To leave or not to leave: that is the question
Have you ever thought about leaving South Africa? Do you feel like spitting on someone who would even consider it? Or have you already left?
At one point or another, I've been all three. So perhaps that's why I've found "Should I stay or should I go", a collection of writing about leaving South Africa (or, in some cases, returning or staying put), has a special resonance.
The stories are always riveting, always compelling, sometimes infuriating. Andre Brink's piece was written after the brutal murder of his nephew. He wrote why he chose, in the aftermath of such a tragedy, to stay in South Africa. Brink harbours no illusions about this country - and he captures, with brutal precision, the corrosive decline of our young democracy, weakened by corruption and its leaders' contempt for the rule of law. But his decision to stay is because of his love for South Africa - a love that even this most seasoned of scribes struggles to define or explain, but which so many of its citizens, myself included, have experienced.
I relished Ways of Staying author Kevin Bloom's appreciation that South Africa is the best possible place to map out his own identity. It is in this place of bewildering complexity and excitement, that the writer can determine his own place in the world.

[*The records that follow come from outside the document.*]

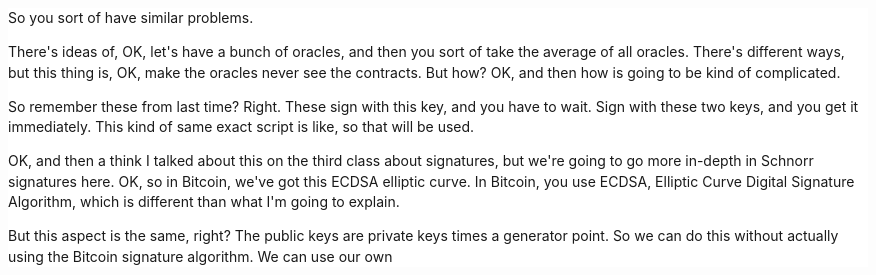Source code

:   <span m='637840'>So</span> <span m='637960'>you</span> <span m='638200'>sort</span>
  <span m='638620'>of</span> <span m='638710'>have</span> <span m='638860'>similar</span>
  <span m='639370'>problems.</span> </p><p><span m='640270'>There's</span> <span m='640510'>ideas</span>
  <span m='640785'>of,</span> <span m='641060'>OK,</span> <span m='641320'>let's</span>
  <span m='641470'>have</span> <span m='641620'>a</span> <span m='641680'>bunch</span>
  <span m='641980'>of</span> <span m='642100'>oracles,</span> <span m='643300'>and</span>
  <span m='643420'>then</span> <span m='643570'>you</span> <span m='643660'>sort</span>
  <span m='643840'>of</span> <span m='643900'>take</span> <span m='644140'>the</span>
  <span m='644500'>average</span> <span m='645100'>of</span> <span m='645190'>all</span>
  <span m='645280'>oracles.</span> <span m='645580'>There's</span> <span m='646210'>different</span>
  <span m='646420'>ways,</span> <span m='646600'>but</span> <span m='648280'>this</span>
  <span m='648460'>thing</span> <span m='648640'>is,</span> <span m='648850'>OK,</span>
  <span m='649420'>make</span> <span m='649660'>the</span> <span m='649780'>oracles</span>
  <span m='650110'>never</span> <span m='650440'>see</span> <span m='650650'>the</span>
  <span m='650710'>contracts.</span> <span m='651470'>But</span> <span m='651660'>how?</span>
  <span m='652030'>OK,</span> <span m='652330'>and</span> <span m='652420'>then</span>
  <span m='652600'>how</span> <span m='652780'>is</span> <span m='652890'>going</span>
  <span m='652990'>to</span> <span m='653080'>be</span> <span m='653140'>kind</span>
  <span m='653320'>of</span> <span m='653380'>complicated.</span> </p><p><span m='655270'>So</span>
  <span m='656350'>remember</span> <span m='656950'>these</span> <span m='657520'>from</span>
  <span m='657760'>last</span> <span m='658000'>time?</span> <span m='659460'>Right.</span>
  <span m='659800'>These</span> <span m='661630'>sign</span> <span m='662020'>with</span>
  <span m='662770'>this</span> <span m='663010'>key,</span> <span m='663250'>and</span>
  <span m='663340'>you</span> <span m='663400'>have</span> <span m='663490'>to</span>
  <span m='663580'>wait.</span> <span m='664020'>Sign</span> <span m='664270'>with</span>
  <span m='664390'>these</span> <span m='664600'>two</span> <span m='664780'>keys,</span>
  <span m='665380'>and</span> <span m='665500'>you</span> <span m='665560'>get</span>
  <span m='665680'>it</span> <span m='665770'>immediately.</span> <span m='666700'>This</span>
  <span m='666880'>kind</span> <span m='667090'>of</span> <span m='667960'>same</span>
  <span m='668530'>exact</span> <span m='669190'>script</span> <span m='669700'>is</span>
  <span m='669820'>like,</span> <span m='670450'>so</span> <span m='670570'>that</span>
  <span m='670720'>will</span> <span m='670840'>be</span> <span m='670960'>used.</span>
  </p><p><span m='671740'>OK,</span> <span m='672760'>and</span> <span m='672880'>then</span>
  <span m='673240'>a</span> <span m='674050'>think</span> <span m='674440'>I</span>
  <span m='674530'>talked</span> <span m='674800'>about</span> <span m='675040'>this</span>
  <span m='675360'>on</span> <span m='675520'>the</span> <span m='675640'>third</span>
  <span m='676120'>class</span> <span m='676450'>about</span> <span m='676660'>signatures,</span>
  <span m='677980'>but</span> <span m='678220'>we're</span> <span m='678340'>going</span>
  <span m='678480'>to</span> <span m='678550'>go</span> <span m='678670'>more</span>
  <span m='678920'>in-depth</span> <span m='679840'>in</span> <span m='679990'>Schnorr</span>
  <span m='680290'>signatures</span> <span m='681220'>here.</span> <span m='682030'>OK,</span>
  <span m='682330'>so</span> <span m='682780'>in</span> <span m='683200'>Bitcoin,</span>
  <span m='683580'>we've</span> <span m='683680'>got</span> <span m='683830'>this</span>
  <span m='684160'>ECDSA</span> <span m='685250'>elliptic</span> <span m='685540'>curve.</span>
  <span m='686170'>In</span> <span m='686290'>Bitcoin, you</span> <span m='686570'>use</span>
  <span m='688200'>ECDSA,</span> <span m='689080'>Elliptic</span> <span m='689590'>Curve</span>
  <span m='690670'>Digital</span> <span m='691240'>Signature</span> <span m='691750'>Algorithm,</span>
  <span m='692690'>which</span> <span m='693610'>is</span> <span m='693850'>different</span>
  <span m='694270'>than</span> <span m='694360'>what</span> <span m='694510'>I'm</span>
  <span m='694570'>going to</span> <span m='694690'>explain.</span> </p><p><span m='696230'>But</span>
  <span m='696760'>this</span> <span m='697480'>aspect</span> <span m='698020'>is</span>
  <span m='698140'>the</span> <span m='698230'>same,</span> <span m='698590'>right?</span>
  <span m='698800'>The</span> <span m='698890'>public</span> <span m='699220'>keys</span>
  <span m='699730'>are</span> <span m='700420'>private</span> <span m='700720'>keys</span>
  <span m='700990'>times</span> <span m='701200'>a</span> <span m='701260'>generator</span>
  <span m='701620'>point.</span> <span m='702400'>So</span> <span m='702700'>we</span>
  <span m='702940'>can</span> <span m='703090'>do</span> <span m='703360'>this</span>
  <span m='703690'>without</span> <span m='705400'>actually</span> <span m='705760'>using</span>
  <span m='706090'>the</span> <span m='706150'>Bitcoin</span> <span m='707110'>signature</span>
  <span m='707530'>algorithm.</span> <span m='707980'>We</span> <span m='708100'>can</span>
  <span m='708190'>use</span> <span m='708340'>our</span> <span m='708460'>own</span>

Journalist Gillian Tucker's grappling with homesickness is understandable, but the conclusions drawn from her visit back to South Africa after living for 14 years in Canada, were not. She contrasts the opulence of her accommodation with the shoddy service she received. To her, this somehow embodies what South Africa has become. I found that strange - poor service is an issue in many parts of the world. Her bad luck to experience it both in Johannesburg and Cape Town is more indicative of insufficient research on TripAdvisor than a meaningful truth about the country.